Het risico op belangenverstrengeling is nader ingekleurd vanuit twee gezichtspunten.
                  Deze zijn in de eerste plaats het gebruik kunnen maken van inzichten van vertrouwelijke
                  of gevoelige aard in beleid of strategie die de (gewezen) bewindspersoon tijdens zijn
                  ambt heeft verkregen en zijn nieuwe werkgever of opdrachtgever een concurrentievoordeel
                  kan opleveren, waaronder onaangekondigd overheidsbeleid of handelsgeheimen van concurrenten.
                  In de tweede plaats kan een risico op belangenverstrengeling aan de orde zijn indien
                  een (gewezen) bewindspersoon in een positie is geweest waarbij een sterk vermoeden
                  kan ontstaan dat zijn vervolgfunctie een beloning is geweest voor eerdere gunsten.
                  Daaronder valt bijvoorbeeld een situatie waarin de (gewezen) bewindspersoon heeft
                  besloten zijn nieuwe werkgever of opdrachtgever een individueel maatschappelijk of
                  financieel voordeel te verlenen gedurende zijn ambt, zoals bijvoorbeeld het verlenen
                  van een vergunning of het toekennen van een aanbesteding. Hiermee wordt aangesloten
                  bij de reeds staande adviespraktijk van het ACOBA in het Verenigd Koninkrijk.43
Omdat er een grote variëteit aan vervolgfuncties en opdrachten bestaat waarbij de
                  aard van de werkzaamheden en het risico op belangenverstrengeling sterk kan verschillen,
                  is het lastig om in een wetsvoorstel op voorhand aan te geven welke factoren tot een
                  zwaarder oordeel leiden. Deze criteria moeten dan ook worden bezien in samenhang met
                  elkaar. Voor een verdere toelichting van deze criteria wordt verwezen naar het algemene
                  deel van deze memorie van toelichting.
               
Het vierde lid bepaalt dat de bewindspersoon of de gewezen bewindspersoon het recht
                  heeft om te worden gehoord door het adviescollege alvorens deze een advies uitbrengt.
                  Op deze manier wordt de bewindspersoon of gewezen bewindspersoon in de gelegenheid
                  gesteld nader toe te lichten waarom een functie of opdracht aanvaardbaar is.
               
Het vijfde lid bepaalt dat het adviescollege gemotiveerd kan adviseren dat een functie
                  of opdracht aanvaardbaar, niet aanvaardbaar of aanvaardbaar onder voorwaarden is.

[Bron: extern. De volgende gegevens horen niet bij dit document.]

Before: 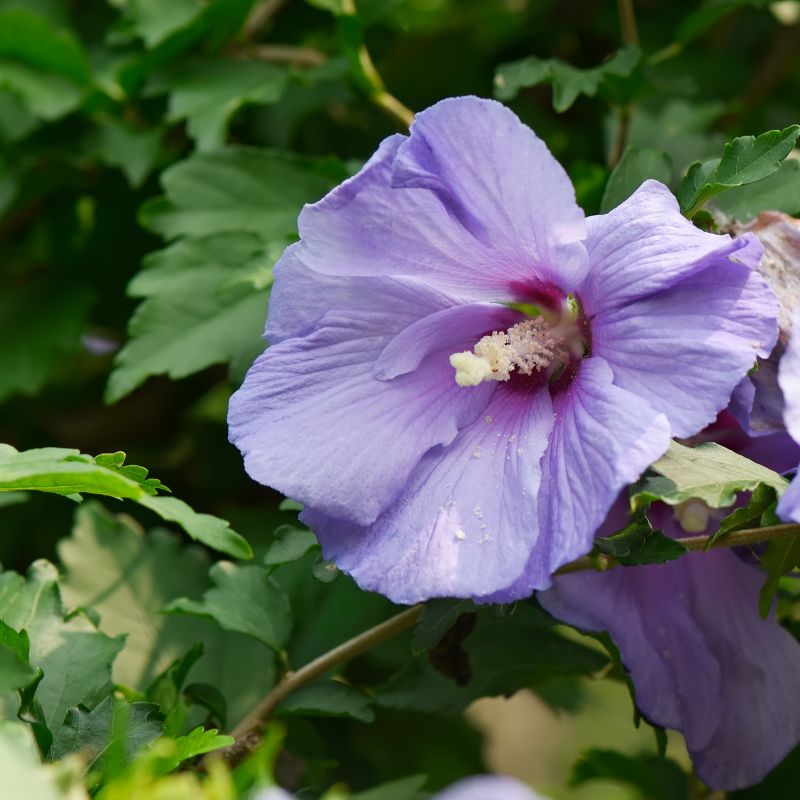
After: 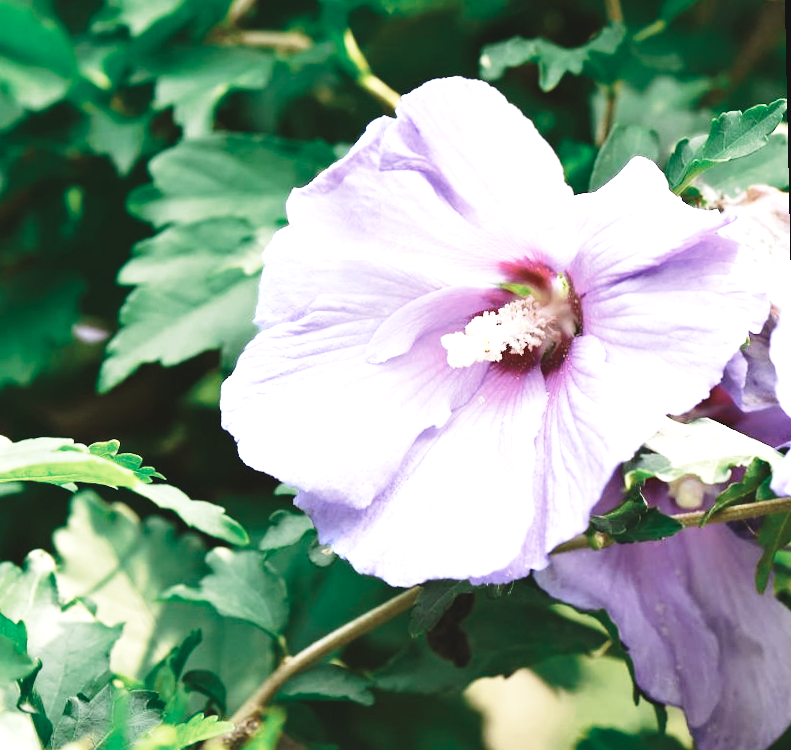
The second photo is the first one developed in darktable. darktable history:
rotate and perspective: rotation -1.24°, automatic cropping off
base curve: curves: ch0 [(0, 0) (0.028, 0.03) (0.121, 0.232) (0.46, 0.748) (0.859, 0.968) (1, 1)], preserve colors none
crop: left 1.964%, top 3.251%, right 1.122%, bottom 4.933%
color zones: curves: ch0 [(0, 0.5) (0.125, 0.4) (0.25, 0.5) (0.375, 0.4) (0.5, 0.4) (0.625, 0.6) (0.75, 0.6) (0.875, 0.5)]; ch1 [(0, 0.35) (0.125, 0.45) (0.25, 0.35) (0.375, 0.35) (0.5, 0.35) (0.625, 0.35) (0.75, 0.45) (0.875, 0.35)]; ch2 [(0, 0.6) (0.125, 0.5) (0.25, 0.5) (0.375, 0.6) (0.5, 0.6) (0.625, 0.5) (0.75, 0.5) (0.875, 0.5)]
exposure: black level correction -0.005, exposure 1 EV, compensate highlight preservation false
tone equalizer: -8 EV -0.417 EV, -7 EV -0.389 EV, -6 EV -0.333 EV, -5 EV -0.222 EV, -3 EV 0.222 EV, -2 EV 0.333 EV, -1 EV 0.389 EV, +0 EV 0.417 EV, edges refinement/feathering 500, mask exposure compensation -1.57 EV, preserve details no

                  Zo kan het bijvoorbeeld mogelijk zijn dat bij een groot advieskantoor opdrachten van
                  bedrijven actief op het voormalig beleidsterrein niet aanvaardbaar zijn, maar op andere
                  beleidsterreinen wel. Zie hiervoor ook het voorbeeld dat in het algemene deel van
                  deze memorie van toelichting is genoemd. In de motivering bij het advies gaat het
                  adviescollege in op de in artikel 2, derde lid, genoemde afwegingen die het adviescollege
                  dient mee te nemen bij de totstandkoming van een advies, zoals het risico op belangenverstrengeling
                  en op schending van de geheimhoudingsplicht.
               
Het zesde lid bepaalt dat indien het adviescollege van plan is een negatief advies
                  uit te brengen of een advies onder voorwaarden, de betrokken (gewezen) bewindspersoon
                  hiervan op de hoogte wordt gesteld en opnieuw in de gelegenheid wordt gesteld te worden
                  gehoord naar aanleiding van dit voornemen.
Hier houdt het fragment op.